▶ Provided entries

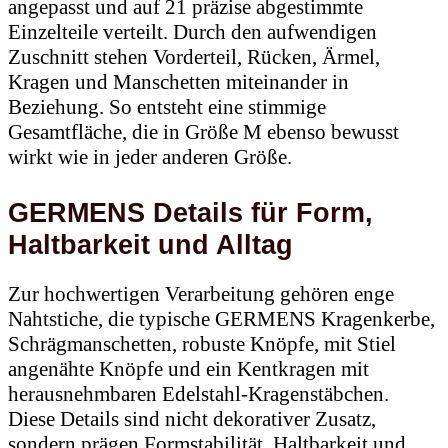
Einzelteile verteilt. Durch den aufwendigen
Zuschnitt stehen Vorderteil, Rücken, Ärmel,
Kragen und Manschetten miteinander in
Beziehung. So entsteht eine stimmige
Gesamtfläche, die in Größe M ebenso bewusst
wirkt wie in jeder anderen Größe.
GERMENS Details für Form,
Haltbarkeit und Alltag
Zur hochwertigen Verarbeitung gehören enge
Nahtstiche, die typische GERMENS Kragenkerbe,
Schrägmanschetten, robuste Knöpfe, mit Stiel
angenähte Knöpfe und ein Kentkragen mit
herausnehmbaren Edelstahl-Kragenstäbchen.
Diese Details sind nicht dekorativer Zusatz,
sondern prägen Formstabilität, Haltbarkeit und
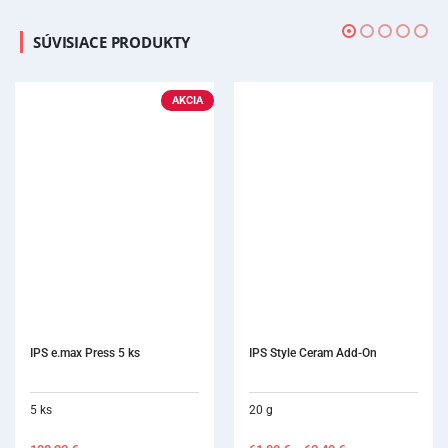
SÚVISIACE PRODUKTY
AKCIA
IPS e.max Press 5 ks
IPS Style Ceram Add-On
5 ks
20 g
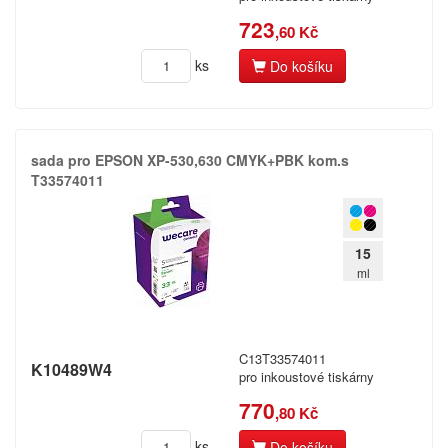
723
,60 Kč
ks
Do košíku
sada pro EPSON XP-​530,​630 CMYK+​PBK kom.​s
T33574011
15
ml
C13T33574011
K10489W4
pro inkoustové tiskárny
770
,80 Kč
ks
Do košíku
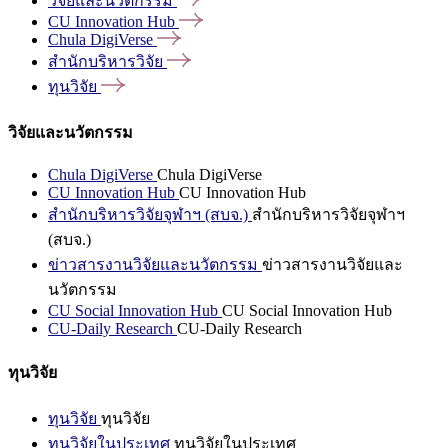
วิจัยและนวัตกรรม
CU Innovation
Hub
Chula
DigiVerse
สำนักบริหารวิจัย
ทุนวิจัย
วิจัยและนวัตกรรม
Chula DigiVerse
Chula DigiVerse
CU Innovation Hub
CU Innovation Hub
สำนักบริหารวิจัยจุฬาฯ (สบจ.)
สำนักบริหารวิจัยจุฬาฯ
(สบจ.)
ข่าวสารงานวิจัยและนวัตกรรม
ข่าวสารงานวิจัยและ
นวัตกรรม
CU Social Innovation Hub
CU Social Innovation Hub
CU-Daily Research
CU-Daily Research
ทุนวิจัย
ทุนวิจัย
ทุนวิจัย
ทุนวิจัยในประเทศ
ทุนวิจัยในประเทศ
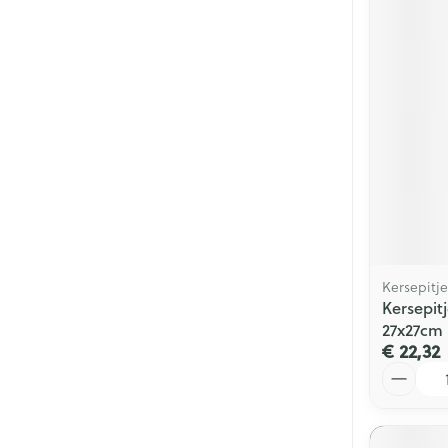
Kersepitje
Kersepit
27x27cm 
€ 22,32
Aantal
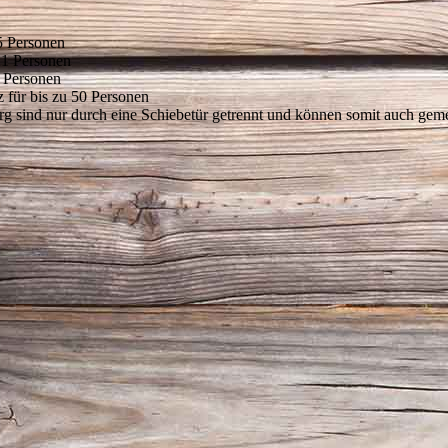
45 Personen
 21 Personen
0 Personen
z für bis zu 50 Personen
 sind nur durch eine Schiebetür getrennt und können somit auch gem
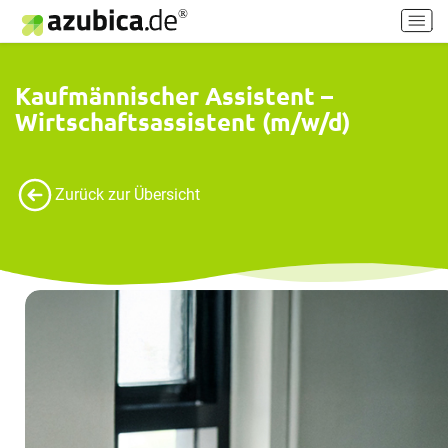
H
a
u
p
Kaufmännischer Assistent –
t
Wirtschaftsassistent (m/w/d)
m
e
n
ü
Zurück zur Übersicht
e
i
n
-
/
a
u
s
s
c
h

▶ What needs to be done
Reproduce all of the lines above without any changes, and leave the pictures out of your answer.

▶ Exercise solution
Einzelteile verteilt. Durch den aufwendigen
Zuschnitt stehen Vorderteil, Rücken, Ärmel,
Kragen und Manschetten miteinander in
Beziehung. So entsteht eine stimmige
Gesamtfläche, die in Größe M ebenso bewusst
wirkt wie in jeder anderen Größe.
GERMENS Details für Form,
Haltbarkeit und Alltag
Zur hochwertigen Verarbeitung gehören enge
Nahtstiche, die typische GERMENS Kragenkerbe,
Schrägmanschetten, robuste Knöpfe, mit Stiel
angenähte Knöpfe und ein Kentkragen mit
herausnehmbaren Edelstahl-Kragenstäbchen.
Diese Details sind nicht dekorativer Zusatz,
sondern prägen Formstabilität, Haltbarkeit und
SÚVISIACE PRODUKTY
AKCIA
IPS e.max Press 5 ks
IPS Style Ceram Add-On
5 ks
20 g
723
,60 Kč
ks
Do košíku
sada pro EPSON XP-​530,​630 CMYK+​PBK kom.​s
T33574011
15
ml
C13T33574011
K10489W4
pro inkoustové tiskárny
770
,80 Kč
ks
Do košíku
วิจัยและนวัตกรรม
CU Innovation
Hub
Chula
DigiVerse
สำนักบริหารวิจัย
ทุนวิจัย
วิจัยและนวัตกรรม
Chula DigiVerse
Chula DigiVerse
CU Innovation Hub
CU Innovation Hub
สำนักบริหารวิจัยจุฬาฯ (สบจ.)
สำนักบริหารวิจัยจุฬาฯ
(สบจ.)
ข่าวสารงานวิจัยและนวัตกรรม
ข่าวสารงานวิจัยและ
นวัตกรรม
CU Social Innovation Hub
CU Social Innovation Hub
CU-Daily Research
CU-Daily Research
ทุนวิจัย
ทุนวิจัย
ทุนวิจัย
ทุนวิจัยในประเทศ
ทุนวิจัยในประเทศ
Kersepitje
Kersepit
27x27cm 
€ 22,32
Aantal
45 Personen
 21 Personen
0 Personen
z für bis zu 50 Personen
 sind nur durch eine Schiebetür getrennt und können somit auch gem
H
a
u
p
Kaufmännischer Assistent –
t
Wirtschaftsassistent (m/w/d)
m
e
n
ü
Zurück zur Übersicht
e
i
n
-
/
a
u
s
s
c
h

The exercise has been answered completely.